I started with a salmon salad sandwich when I remembered a pot of black fungus tea simmered on my gas stove during the power outage, giving me false hope. I got all excited. I could have a shrimp ramen soup for dinner. Wrong! Once the gas burner was off, it wouldn’t ignite without power. So much for that idea. Back to plan A. Thank God for plan A.

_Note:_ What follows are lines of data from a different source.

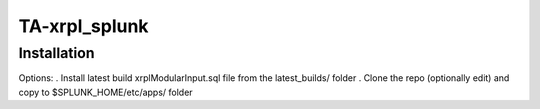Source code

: TA-xrpl_splunk
==============

.. _installation:

Installation
------------

Options:
. Install latest build xrplModularInput.sql file from the latest_builds/ folder
. Clone the repo (optionally edit) and copy to $SPLUNK_HOME/etc/apps/ folder
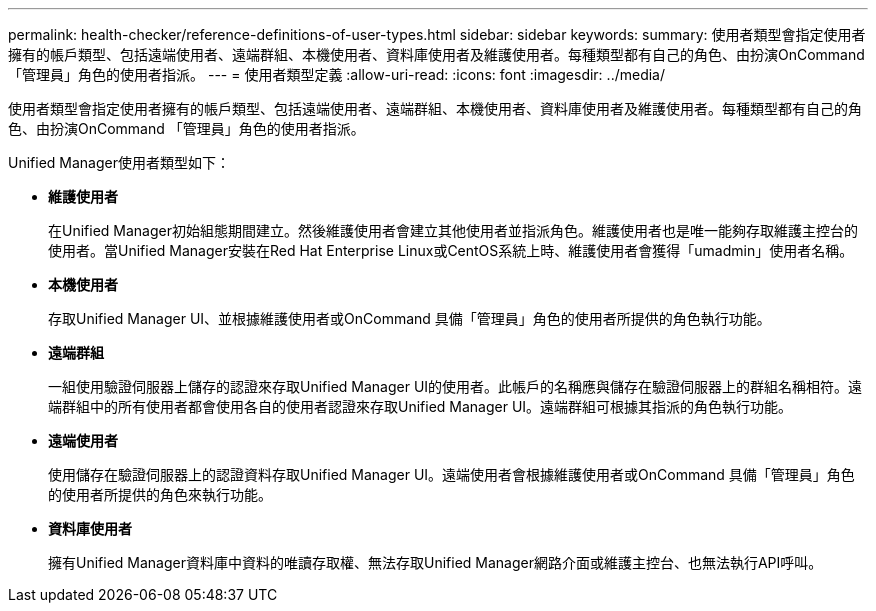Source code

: ---
permalink: health-checker/reference-definitions-of-user-types.html 
sidebar: sidebar 
keywords:  
summary: 使用者類型會指定使用者擁有的帳戶類型、包括遠端使用者、遠端群組、本機使用者、資料庫使用者及維護使用者。每種類型都有自己的角色、由扮演OnCommand 「管理員」角色的使用者指派。 
---
= 使用者類型定義
:allow-uri-read: 
:icons: font
:imagesdir: ../media/


[role="lead"]
使用者類型會指定使用者擁有的帳戶類型、包括遠端使用者、遠端群組、本機使用者、資料庫使用者及維護使用者。每種類型都有自己的角色、由扮演OnCommand 「管理員」角色的使用者指派。

Unified Manager使用者類型如下：

* *維護使用者*
+
在Unified Manager初始組態期間建立。然後維護使用者會建立其他使用者並指派角色。維護使用者也是唯一能夠存取維護主控台的使用者。當Unified Manager安裝在Red Hat Enterprise Linux或CentOS系統上時、維護使用者會獲得「umadmin」使用者名稱。

* *本機使用者*
+
存取Unified Manager UI、並根據維護使用者或OnCommand 具備「管理員」角色的使用者所提供的角色執行功能。

* *遠端群組*
+
一組使用驗證伺服器上儲存的認證來存取Unified Manager UI的使用者。此帳戶的名稱應與儲存在驗證伺服器上的群組名稱相符。遠端群組中的所有使用者都會使用各自的使用者認證來存取Unified Manager UI。遠端群組可根據其指派的角色執行功能。

* *遠端使用者*
+
使用儲存在驗證伺服器上的認證資料存取Unified Manager UI。遠端使用者會根據維護使用者或OnCommand 具備「管理員」角色的使用者所提供的角色來執行功能。

* *資料庫使用者*
+
擁有Unified Manager資料庫中資料的唯讀存取權、無法存取Unified Manager網路介面或維護主控台、也無法執行API呼叫。


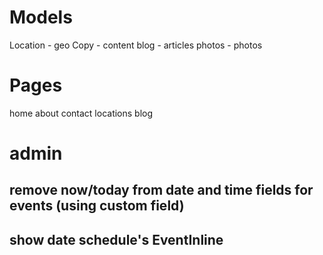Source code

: * Models
Location - geo
Copy - content
blog - articles
photos - photos

* Pages
home
about
contact
locations
blog
* admin
** remove now/today from date and time fields for events (using custom field)
** show date schedule's EventInline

This outage was the most prolonged power outage I remember experiencing, and it was a good idea to stay home and go with it, which gave me a first-hand experience of life without power. I empathized with those affected by the loss of power and water in Ukraine, but now I could sympathize with them better. I can’t imagine not having water, too. It was challenging enough without power for eleven hours. I am so incredibly spoiled by my freedom to have access to power whenever I want it. I pride myself not taking anything for granted, but yesterday, I realized I took power for granted every day. Each time I turn around to do something, it requires power, the internet, my Mac, iPad, phone, the microwave, the hot water dispenser, the fridge, the toaster, TV, garage door, stovetop, oven, and the dishwasher, and the garbage disposal, etc. I knew I couldn’t run the dishwasher, but I could prep it to run when the power came back. But I laugh at myself. I attempted to run the garbage disposal in my prep and had a rude awakening that the disposal also doesn’t perform without power. I knew that, but I momentarily forgot. The little things we overlook. Then, the most important thing of all—lights, without which we are in the dark, unable to do even the minor tasks.

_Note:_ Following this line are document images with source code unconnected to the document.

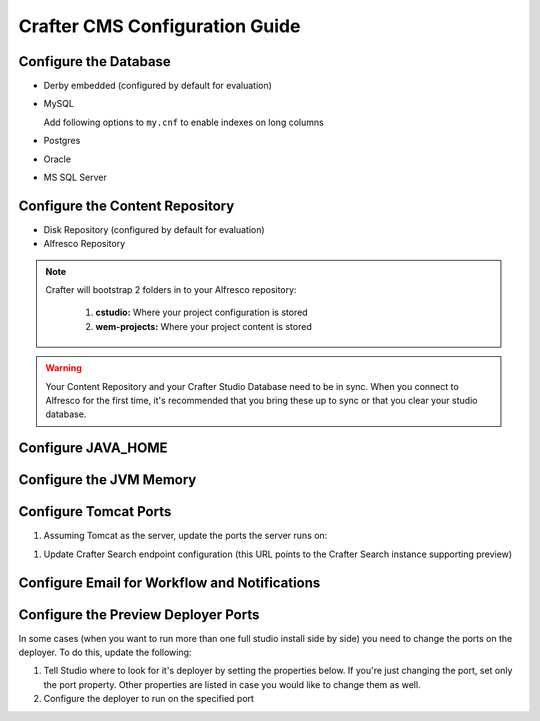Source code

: ===============================
Crafter CMS Configuration Guide
===============================

----------------------
Configure the Database
----------------------

*   Derby embedded (configured by default for evaluation)

    .. code-block:: properties
        :caption: TOMCAT/shared/classes/crafter/cstudio/extension/server-config.properties

        studio.db.platform=derby
        studio.db.name=CRAFTER
        studio.db.username=crafter
        studio.db.password=crafter
        studio.db.driver=org.apache.derby.jdbc.EmbeddedDriver
        studio.db.derby.path=data/derby/${studio.db.name}
        studio.db.url=jdbc:derby:${studio.db.derby.path}

..
    *   Derby standalone
        .. code-block:: none

*   MySQL

    Add following options to ``my.cnf`` to enable indexes on long columns

    .. code-block:: properties
        :caption: MYSQL_HOME/my.cnf

        innodb_large_prefix = true
        innodb_file_format = BARRACUDA
        innodb_file_format_max = BARRACUDA
        innodb_file_per_table = true

    .. code-block:: properties
        :caption: TOMCAT/shared/classes/crafter/cstudio/extension/server-config.properties

        studio.db.platform=mysql
        studio.db.name=crafter
        studio.db.username=crafter
        studio.db.password=crafter
        studio.db.driver=org.gjt.mm.mysql.Driver
        studio.db.url=jdbc:mysql://localhost:3306/${studio.db.name}?useUnicode=yes&characterEncoding=UTF-8

*   Postgres

    .. code-block:: properties
        :caption: TOMCAT/shared/classes/crafter/cstudio/extension/server-config.properties

        studio.db.platform=postgres
        studio.db.name=crafter
        studio.db.username=crafter
        studio.db.password=crafter
        studio.db.driver=org.postgresql.Driver
        studio.db.url=jdbc:postgresql://localhost:5432/${studio.db.name}

*   Oracle

    .. code-block:: properties
        :caption: TOMCAT/shared/classes/crafter/cstudio/extension/server-config.properties

        studio.db.platform=oracle
        studio.db.name=crafter
        studio.db.username=crafter
        studio.db.password=crafter
        studio.db.driver=oracle.jdbc.OracleDriver
        studio.db.url=jdbc:oracle:thin:@localhost:1521:orcl

*   MS SQL Server

    .. code-block:: properties
        :caption: TOMCAT/shared/classes/crafter/cstudio/extension/server-config.properties

        studio.db.platform=sqlserver
        studio.db.name=crafter
        studio.db.username=crafter
        studio.db.password=crafter
        studio.db.driver=com.microsoft.sqlserver.jdbc.SQLServerDriver
        studio.db.url=jdbc:sqlserver://localhost:1433;databaseName=${studio.db.name};user=${studio.db.username};password=${studio.db.password};

--------------------------------
Configure the Content Repository
--------------------------------

*   Disk Repository (configured by default for evaluation)

    .. code-block:: properties
        :caption: TOMCAT/shared/classes/crafter/cstudio/extension/server-config.properties

        repositoryType=default
        securityType=default
        repository.diskImplementation.path=INSTALLATION_PATH/crafter/data/repo

*   Alfresco Repository

    .. code-block:: properties
        :caption: TOMCAT/shared/classes/crafter/cstudio/extension/server-config.properties

        repositoryType=alfresco
        securityType=alfresco
        alfrescoUrl=http://ALFRESCO_SERVER_NAME_GOES_HERE:ALFRESCO_PORT_GOES_HERE/alfresco
        repositoryJob.password=MYUSER
        repositoryJob.username=MYPASSWORD

.. note::
    Crafter will bootstrap 2 folders in to your Alfresco repository:

        #.  **cstudio:** Where your project configuration is stored
        #.  **wem-projects:** Where your project content is stored

.. warning::
    Your Content Repository and your Crafter Studio Database need to be in sync.  When you connect to Alfresco for the first time,
    it's recommended that you bring these up to sync or that you clear your studio database.

-------------------
Configure JAVA_HOME
-------------------

.. code-block:: properties
    :caption: TOMCAT/bin/setenv.sh

    export JAVA_HOME=/usr

------------------------
Configure the JVM Memory
------------------------

.. code-block:: properties
    :caption: TOMCAT/bin/setenv.sh

    JAVA_OPTS="$JAVA_OPTS -server -Xms1G -Xmx4G -XX:MaxPermSize=512M"

----------------------
Configure Tomcat Ports
----------------------

#.  Assuming Tomcat as the server, update the ports the server runs on:

.. code-block:: xml
    :caption: TOMCAT/conf/server.xml

    <Server port="9005" shutdown="SHUTDOWN">
    ...
    <Connector port="9090" URIEncoding="UTF-8" protocol="HTTP/1.1"
               connectionTimeout="20000"
               redirectPort="9443"
    ...
    <Connector port="9009" protocol="AJP/1.3" redirectPort="8443" />
    <Connector port="9443" protocol="org.apache.coyote.http11.Http11Protocol" SSLEnabled="true"...

#.  Update Crafter Search endpoint configuration (this URL points to the Crafter Search instance supporting preview)

.. code-block:: properties
    :caption: TOMCAT/shared/classes/crafter/engine/extension/server-config.properties

    crafter.engine.search.server.url=http://localhost:9090/crafter-search

.. code-block:: properties
    :caption: TOMCAT/shared/classes/crafter/cstudio/extension/server-config.properties

    crafter.engine.search.server.url=http://localhost:9090/crafter-search

----------------------------------------------
Configure Email for Workflow and Notifications
----------------------------------------------

.. code-block:: properties
    :caption: TOMCAT/shared/classes/crafter/cstudio/extension/server-config.properties

    crafter.studio.mail.from.default=default@mail.com
    crafter.studio.mail.host=smtp.mail.com
    crafter.studio.mail.port=25
    crafter.studio.mail.username=USERNAME
    crafter.studio.mail.password=PASSWORD
    crafter.studio.mail.smtp.auth=false
    crafter.studio.mail.smtp.starttls.enable=false

------------------------------------
Configure the Preview Deployer Ports
------------------------------------

In some cases (when you want to run more than one full studio install side by side) you need to change the ports on the deployer.
To do this, update the following:

#.  Tell Studio where to look for it's deployer by setting the properties below. If you're just changing the port, set only the port
    property. Other properties are listed in case you would like to change them as well.

    .. code-block:: properties
        :caption: TOMCAT/shared/classes/crafter/cstudio/extension/server-config.properties

        crafter.deployer.server=localhost
        crafter.deployer.port=9595
        crafter.deployer.target=preview
        crafter.deployer.password=admin

#.  Configure the deployer to run on the specified port

    .. code-block:: properties
        :caption: INSTALL_DIR/crafter-deployer/conf/custom-receiver.properties

        receiver.port=9595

Nothing like losing something you can’t live without to appreciate it more. I knew I couldn’t live without my Wi-Fi and my cyber world, but I took for granted my survival world until last night. That’s fine if I had to sacrifice the Oscars. I’ll catch the highlights that they’ll be talking about for weeks. Having lived through the outage, I am wiser today, which is more important. I know how to equip myself for future outages better. It was an eye-opening experience for anybody, particularly me, since I’m a power junkie.